Directions: Give a verbatim copy of the data, leaving the pictures out.

Dataset content:
........

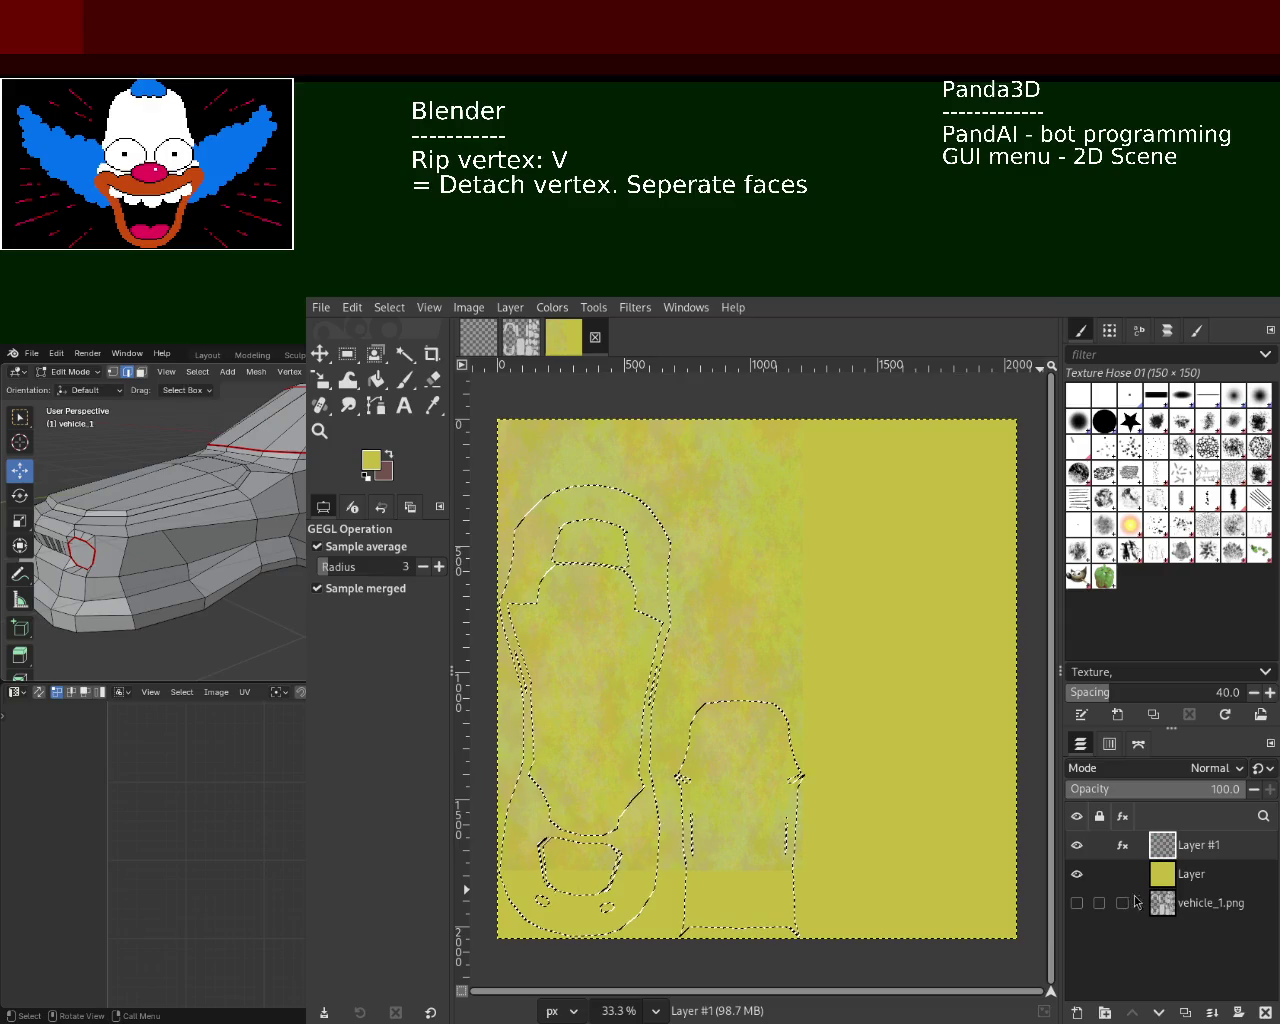
{"action": "left_click", "coordinate": [1078, 845]}
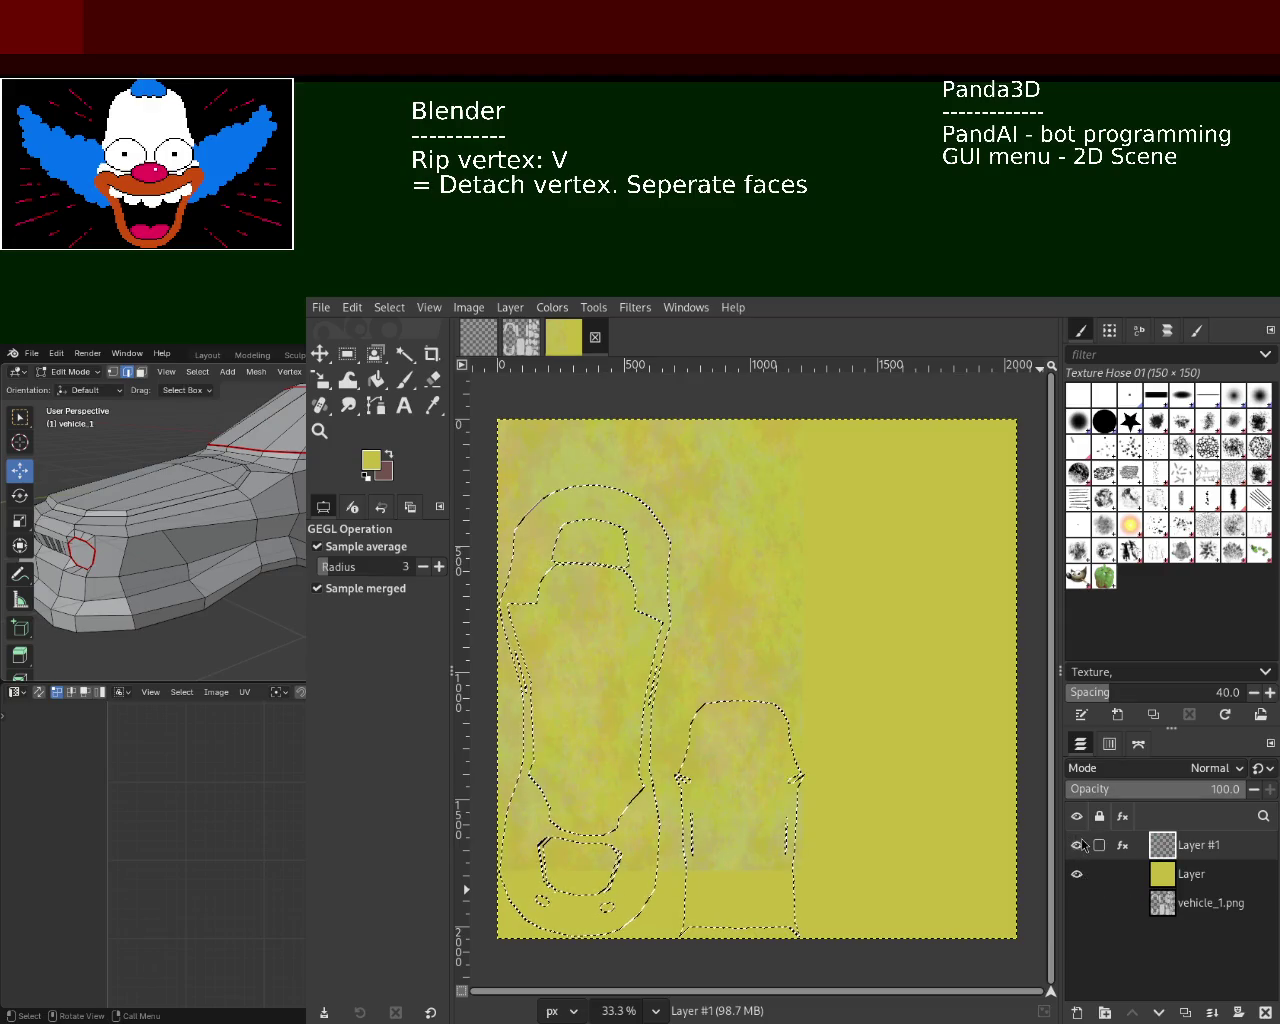
{"action": "left_click", "coordinate": [1123, 845]}
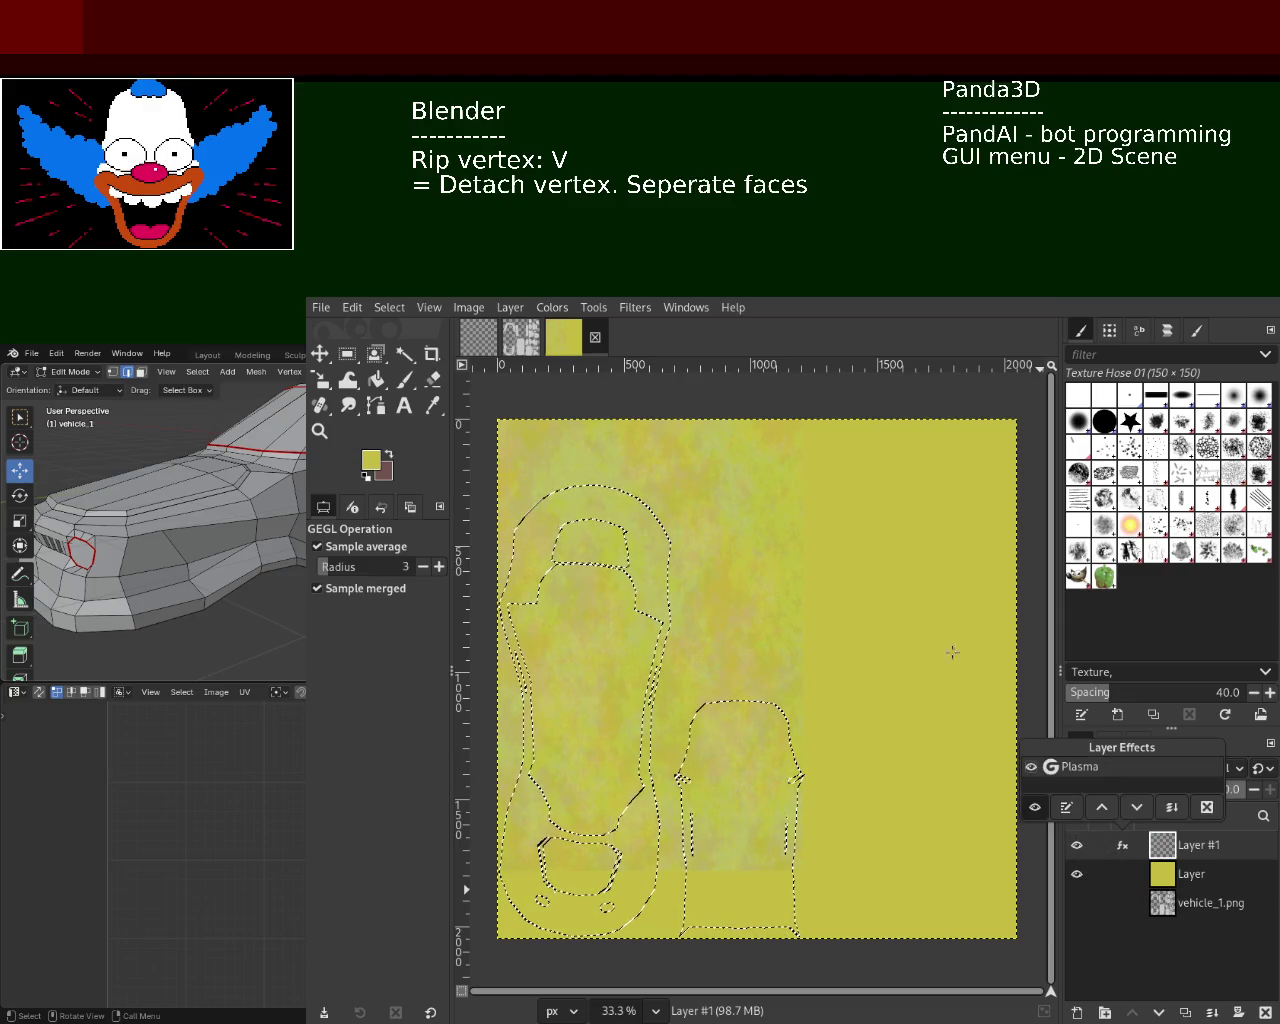
{"action": "left_click", "coordinate": [1066, 807]}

........

Exercise output:
{"action": "left_click", "coordinate": [1078, 845]}
{"action": "left_click", "coordinate": [1123, 845]}
{"action": "left_click", "coordinate": [1066, 807]}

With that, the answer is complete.